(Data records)
○ ○ ○ ○
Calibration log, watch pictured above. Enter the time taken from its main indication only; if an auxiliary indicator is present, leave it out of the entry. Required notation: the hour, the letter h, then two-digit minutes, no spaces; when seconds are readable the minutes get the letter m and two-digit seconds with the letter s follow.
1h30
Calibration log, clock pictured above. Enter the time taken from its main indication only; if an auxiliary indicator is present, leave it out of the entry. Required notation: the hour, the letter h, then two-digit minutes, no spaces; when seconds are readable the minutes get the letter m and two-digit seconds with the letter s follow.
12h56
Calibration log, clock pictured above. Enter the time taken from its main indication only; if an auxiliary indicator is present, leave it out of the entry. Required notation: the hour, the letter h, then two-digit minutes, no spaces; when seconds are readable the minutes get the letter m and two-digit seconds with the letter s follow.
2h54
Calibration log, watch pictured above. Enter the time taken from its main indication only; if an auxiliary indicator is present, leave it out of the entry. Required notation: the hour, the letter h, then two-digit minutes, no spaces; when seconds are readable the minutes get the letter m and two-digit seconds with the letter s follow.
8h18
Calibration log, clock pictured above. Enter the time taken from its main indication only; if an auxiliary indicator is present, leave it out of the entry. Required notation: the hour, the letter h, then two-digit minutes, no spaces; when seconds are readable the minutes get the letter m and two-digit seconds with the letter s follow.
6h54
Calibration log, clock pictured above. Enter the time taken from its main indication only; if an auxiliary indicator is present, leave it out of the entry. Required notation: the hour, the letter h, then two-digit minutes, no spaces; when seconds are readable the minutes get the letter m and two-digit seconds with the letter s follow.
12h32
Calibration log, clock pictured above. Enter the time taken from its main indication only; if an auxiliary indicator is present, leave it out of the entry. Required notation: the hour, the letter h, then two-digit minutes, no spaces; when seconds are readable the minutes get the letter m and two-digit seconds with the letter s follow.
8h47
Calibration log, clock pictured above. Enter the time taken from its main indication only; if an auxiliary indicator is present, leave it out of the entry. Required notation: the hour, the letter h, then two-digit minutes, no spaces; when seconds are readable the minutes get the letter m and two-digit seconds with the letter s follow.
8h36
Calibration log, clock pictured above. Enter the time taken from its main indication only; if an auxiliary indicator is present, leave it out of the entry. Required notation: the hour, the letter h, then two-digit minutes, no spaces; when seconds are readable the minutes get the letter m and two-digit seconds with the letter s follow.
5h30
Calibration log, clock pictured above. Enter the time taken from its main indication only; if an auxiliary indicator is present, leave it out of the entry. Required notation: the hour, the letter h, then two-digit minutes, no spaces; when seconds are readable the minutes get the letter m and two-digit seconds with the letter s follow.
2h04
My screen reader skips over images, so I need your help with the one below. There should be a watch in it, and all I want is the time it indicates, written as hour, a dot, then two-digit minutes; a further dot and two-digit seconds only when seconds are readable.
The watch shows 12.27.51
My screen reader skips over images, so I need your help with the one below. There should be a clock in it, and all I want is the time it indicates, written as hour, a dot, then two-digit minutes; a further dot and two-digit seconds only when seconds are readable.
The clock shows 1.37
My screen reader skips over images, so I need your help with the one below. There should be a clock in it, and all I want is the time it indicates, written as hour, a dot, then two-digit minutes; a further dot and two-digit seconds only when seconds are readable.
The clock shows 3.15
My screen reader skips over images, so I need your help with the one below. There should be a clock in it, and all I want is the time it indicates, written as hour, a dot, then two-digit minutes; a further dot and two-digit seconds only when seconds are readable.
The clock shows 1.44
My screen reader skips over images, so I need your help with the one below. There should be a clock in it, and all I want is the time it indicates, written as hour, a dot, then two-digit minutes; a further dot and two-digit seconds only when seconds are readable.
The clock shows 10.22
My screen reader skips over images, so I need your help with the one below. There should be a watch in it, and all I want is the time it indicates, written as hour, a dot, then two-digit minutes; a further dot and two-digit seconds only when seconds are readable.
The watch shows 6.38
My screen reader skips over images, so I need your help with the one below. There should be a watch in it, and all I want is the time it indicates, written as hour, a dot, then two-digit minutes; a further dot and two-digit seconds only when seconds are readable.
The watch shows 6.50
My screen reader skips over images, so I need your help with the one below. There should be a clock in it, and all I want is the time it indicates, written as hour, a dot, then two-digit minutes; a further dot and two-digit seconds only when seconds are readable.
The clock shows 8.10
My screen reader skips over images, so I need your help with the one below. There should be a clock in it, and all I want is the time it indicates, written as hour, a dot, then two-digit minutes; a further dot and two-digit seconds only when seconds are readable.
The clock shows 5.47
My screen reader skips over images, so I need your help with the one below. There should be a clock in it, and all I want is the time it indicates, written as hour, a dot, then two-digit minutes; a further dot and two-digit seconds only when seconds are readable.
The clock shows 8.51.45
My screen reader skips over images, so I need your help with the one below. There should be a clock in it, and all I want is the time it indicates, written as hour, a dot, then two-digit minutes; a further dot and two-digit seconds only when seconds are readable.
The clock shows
○ ○ ○ ○
> Written instruction
Copy out every line above that contains the word "shows", matching case exactly.

> Solution to this problem
The watch shows 12.27.51
The clock shows 1.37
The clock shows 3.15
The clock shows 1.44
The clock shows 10.22
The watch shows 6.38
The watch shows 6.50
The clock shows 8.10
The clock shows 5.47
The clock shows 8.51.45
The clock shows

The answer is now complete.